Implement K-Means and Explain Convergence
Company: LinkedIn
Role: Machine Learning Engineer
Category: Coding & Algorithms
Difficulty: medium
Interview Round: Technical Screen
Implement the K-means clustering algorithm for points in Euclidean space.
Your implementation should:
- take a dataset of points and a target number of clusters `k`,
- initialize `k` centroids,
- repeatedly assign each point to its nearest centroid,
- recompute each centroid as the mean of assigned points,
- stop using a reasonable convergence criterion.
Then explain stopping criteria, empty-cluster handling, and time complexity.
### Constraints & Assumptions
- Points are numeric vectors of equal dimension.
- `k` is positive and no larger than the number of points unless you explicitly handle that case.
- Euclidean distance is used.
- A deterministic initialization such as first `k` points is acceptable for a coding interview, but mention random or k-means++ initialization as alternatives.

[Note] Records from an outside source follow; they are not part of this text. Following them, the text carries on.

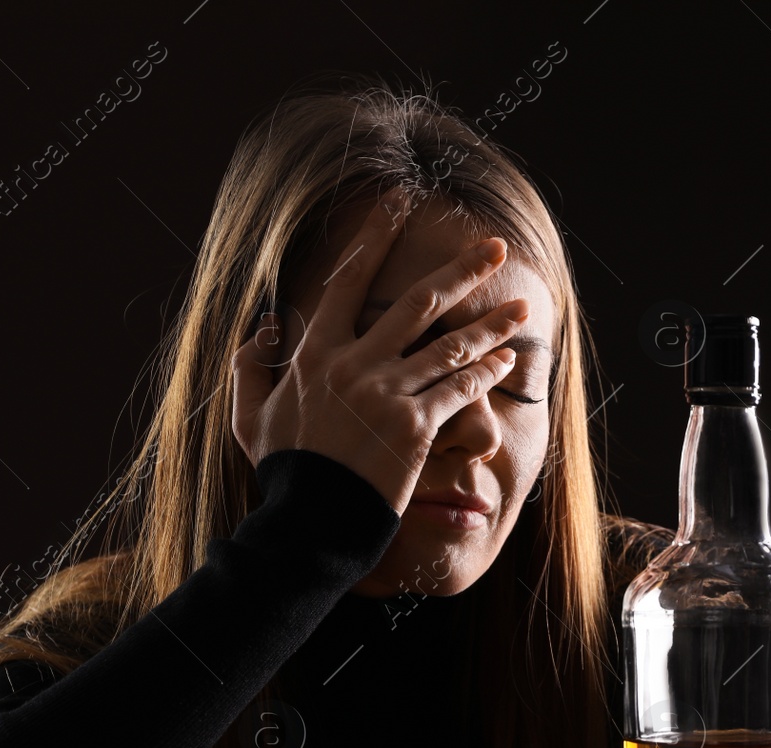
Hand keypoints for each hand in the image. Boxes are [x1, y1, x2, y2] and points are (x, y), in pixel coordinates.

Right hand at [230, 187, 531, 516]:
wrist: (309, 522)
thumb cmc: (284, 472)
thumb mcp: (250, 417)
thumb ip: (251, 366)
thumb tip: (265, 326)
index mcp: (315, 353)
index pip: (348, 280)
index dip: (375, 237)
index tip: (398, 203)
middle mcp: (355, 364)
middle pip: (418, 302)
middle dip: (462, 270)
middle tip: (493, 247)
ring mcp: (388, 394)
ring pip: (451, 345)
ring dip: (491, 324)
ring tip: (521, 307)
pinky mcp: (416, 426)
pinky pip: (460, 388)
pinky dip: (486, 371)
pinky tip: (508, 359)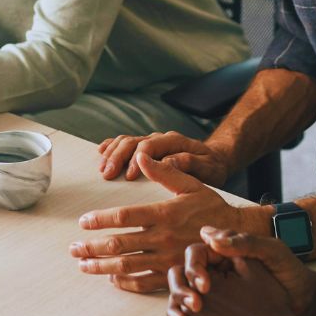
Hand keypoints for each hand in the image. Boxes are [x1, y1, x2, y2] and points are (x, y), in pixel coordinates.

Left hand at [73, 152, 247, 291]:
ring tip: (83, 265)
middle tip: (73, 248)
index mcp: (164, 214)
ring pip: (127, 266)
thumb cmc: (211, 208)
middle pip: (119, 244)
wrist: (236, 236)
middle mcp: (163, 238)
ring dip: (101, 267)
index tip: (83, 221)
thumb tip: (141, 157)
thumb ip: (164, 172)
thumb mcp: (190, 184)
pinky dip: (125, 283)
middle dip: (92, 247)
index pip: (124, 216)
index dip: (99, 219)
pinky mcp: (173, 275)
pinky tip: (111, 279)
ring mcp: (167, 260)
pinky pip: (144, 283)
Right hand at [97, 131, 231, 186]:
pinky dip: (111, 146)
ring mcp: (152, 142)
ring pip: (126, 141)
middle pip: (133, 141)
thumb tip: (167, 161)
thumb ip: (190, 163)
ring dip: (111, 154)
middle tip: (107, 175)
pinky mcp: (146, 148)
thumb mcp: (208, 168)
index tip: (128, 176)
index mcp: (175, 142)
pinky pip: (125, 142)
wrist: (215, 160)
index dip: (136, 159)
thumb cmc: (212, 167)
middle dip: (118, 157)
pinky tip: (100, 153)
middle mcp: (161, 139)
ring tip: (101, 170)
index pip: (150, 145)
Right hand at [181, 227, 315, 315]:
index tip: (205, 285)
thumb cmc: (290, 272)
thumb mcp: (272, 252)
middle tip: (196, 306)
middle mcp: (213, 273)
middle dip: (181, 290)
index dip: (193, 267)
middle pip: (181, 277)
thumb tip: (209, 237)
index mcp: (223, 254)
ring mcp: (212, 298)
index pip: (195, 255)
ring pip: (181, 301)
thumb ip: (245, 242)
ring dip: (177, 312)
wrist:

- Return cluster assignments and centroids.
### Clarifying Questions to Ask
- Should initialization be deterministic, random, or k-means++?
- Should the implementation return labels, centroids, or both?
- What should happen if a cluster becomes empty?
- What tolerance and maximum iterations should be used?
### What a Strong Answer Covers
- Clear assignment and update steps.
- A convergence check such as unchanged assignments, centroid movement below tolerance, objective improvement below tolerance, or maximum iterations.
- Empty cluster handling.
- Objective function intuition.
- Time complexity per iteration in terms of number of points, clusters, and dimensions.
### Follow-up Questions
- Why does K-means converge?
- Does K-means always find the global optimum?
- How would k-means++ improve initialization?
- How would you scale K-means to very large datasets?
Quick Answer: Implement K-means clustering in Python and explain convergence. Covers assignment and update steps, stopping criteria, empty clusters, objective function, k-means++ discussion, and time complexity.